Under the proposed amendments to the EU Sulphur Directive, the maximum sulphur content of marine fuels used in SECAs will fall from 1.5% to 1% until 31 December 2014 and then to 0.1% as of 1 January 2015. The maximum sulphur content of marine fuels used by passenger ships operating on regular services to or from EU ports will fall from 1.5% to 0.1% as of 1 January 2020. Additionally, Member States must ensure that marine fuels are not used or placed on the market within their territory if the sulphur content exceeds 3.5% as of 1 January 2012, falling to 0.5% as of 1 January 2020. The amendments will also permit the use of emission abatement methods as an alternative to using marine fuels that meet the sulphur content requirements. The abatement methods must achieve reductions of sulphur dioxide that are at least equivalent to the reductions that would be achieved by using compliant marine fuels.

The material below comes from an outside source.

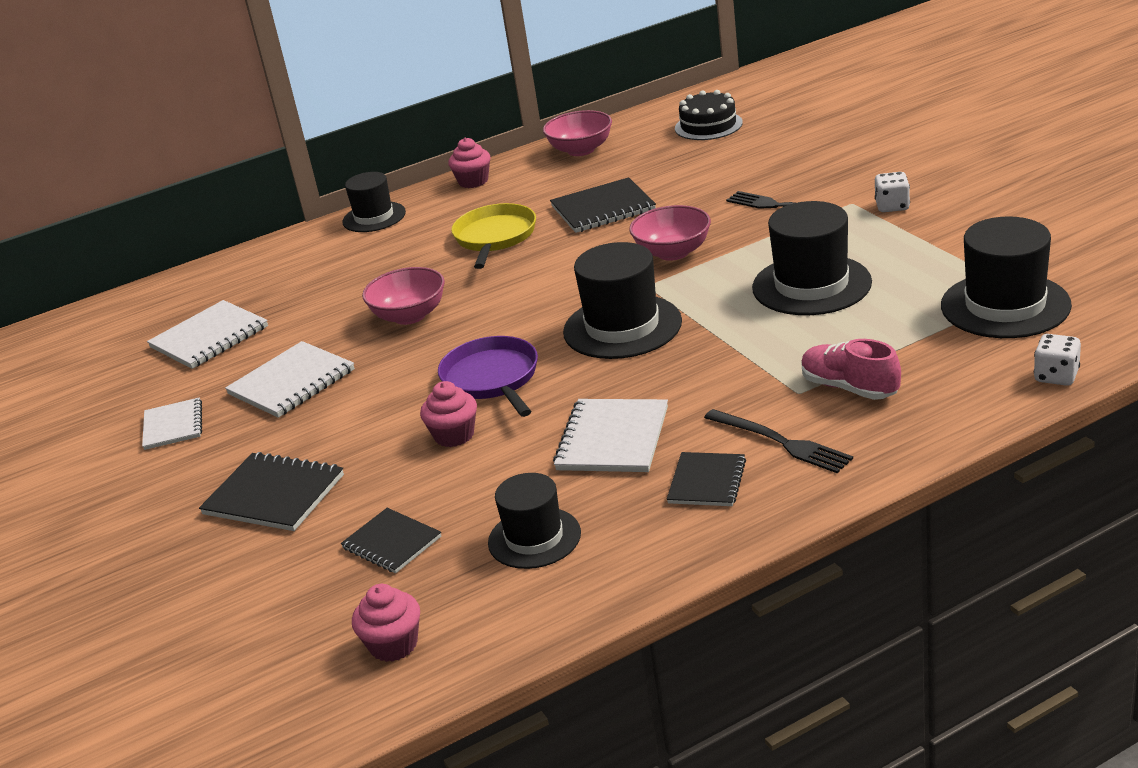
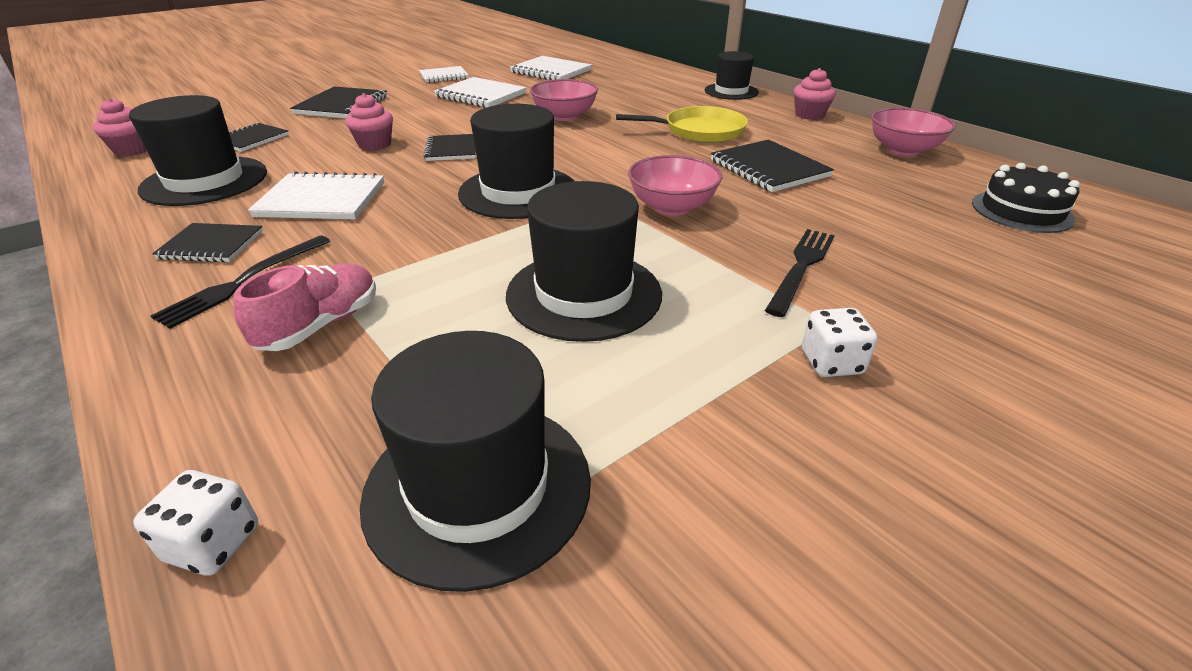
camera: 75 degrees right, 5 degrees up
purple pan [438,336,538,417] -> black notebook [423,134,476,161]
black hat [488,473,581,569] -> black hat [129,95,267,206], size x1.55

The new provisions of the EU Sulphur Directive are likely to put significant pressure on shipowners to make all the necessary modifications to their vessels within the tight deadlines imposed, and it is arguable that the capacity of oil refineries may not be adequate to produce the required amounts of low sulphur fuel. Shipowners should take account of these new regulations in negotiating or renegotiating the allocation of costs in charterparties. Shipowners should also consider undertaking a cost-benefit analysis to determine whether it is more cost effective to invest in emission abatement technologies rather than to alter vessels to accommodate the lower sulphur fuel.
- All necessary modifications to ship’s equipment must be carried out to ensure compliance with the IMO regulations and the revised EU Sulphur Directive.
- Owners and charterers should be prepared to provide evidence of compliance with the IMO regulations and EU Sulphur Directive.
- All existing charterparties should be reviewed to ensure that liabilities for complying with the IMO regulations and EU Sulphur Directive.
- Owners, charterers, ship designers and ship builders should ensure that liabilities for complying with the new IMO regulations and the EU Sulphur Directive are adequately allocated in all new contracts.